I was sitting, some months back, in one of the most boring training sessions you can imagine. So boring I cannot even remember what it was all about. But the boring trainer said something which stuck with me and then made me think. He said (it was about some bad management practice or other that you are not supposed to do) “The strange thing is, that every day, you do precisely the thing you shouldn’t do. And then you wonder why you have problems”.
This is, of course, not wildly novel. There is something about it in the Anglican Liturgy about “doing the things we ought not to do and not doing the things we ought to do”. It is that same thing. But we all do it (or don’t do it) as the case may be. And then we wonder why we have the consequences which the doing of it or not doing of it has in our lives.

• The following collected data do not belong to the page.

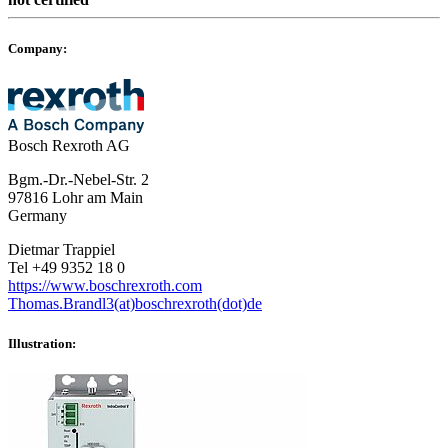
Company:
Bosch Rexroth AG
Bgm.-Dr.-Nebel-Str. 2
97816 Lohr am Main
Germany
Dietmar Trappiel
Tel +49 9352 18 0
https://www.boschrexroth.com
Thomas.Brandl3(at)boschrexroth(dot)de
Illustration:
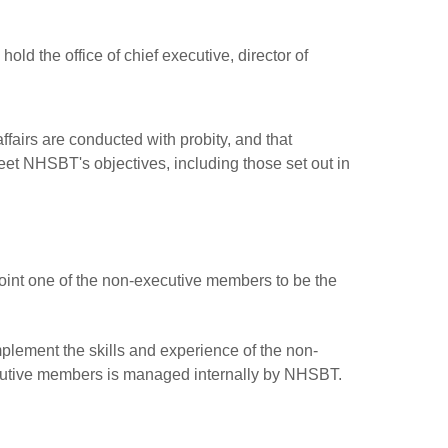
old the office of chief executive, director of
fairs are conducted with probity, and that
meet NHSBT's objectives, including those set out in
nt one of the non-executive members to be the
plement the skills and experience of the non-
ecutive members is managed internally by NHSBT.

Naturally thin people (I’m not talking about obsessively thin people here – just people with well-tuned eating habits and few compulsions) have very little understanding of the depth of difficulty there is here. And the harshest critics of fat people are often these people, who simply do not understand the difficulty. Because it is not simply about control. Nor is it simply about discipline. Nor about greed. Nor about other notions like wanting to “protect oneself from society” and other easy explanations.
No. It is far more complex, far more invasive, far more subtle. It is about the struggle to be oneself in a world where doing just that is often a very difficult thing. In a world where people actually won’t let you. I don’t think I really understood this struggle until I read a book called She’s come undone by Wally Lamb (Washington Square Press, 1992)
So, this time, when the seams started bursting and the mother-in-law noted, once again, that I had piled on the beef, I took myself seriously in hand. I call it the “Move more – Eat less” diet. And by crikey has it worked! I have lost an amazing amount of weight, just by doing those two things, moving more and eating less.
And yes, I have lost weight – quite a lot actually. But not because of the hype, or the jargon or the religious fervour or the paid parent. I have lost weight because I wanted to and limited the amount I eat. Sounds easy to all you thinnies out there, but it really isn’t. The only way I do it is by becoming somewhat compulsive in the opposite direction. That is just the way I am and probably the way I will always be, I suppose.
And why am I like this? I don’t have the slightest clue. I just am. I have a quirky eating lifestyle. But I have the greatest respect for fat people. Well maybe 'respect' isn’t the right word – something more like fear and fascination. Because I know them. I recognise them. I know their struggle.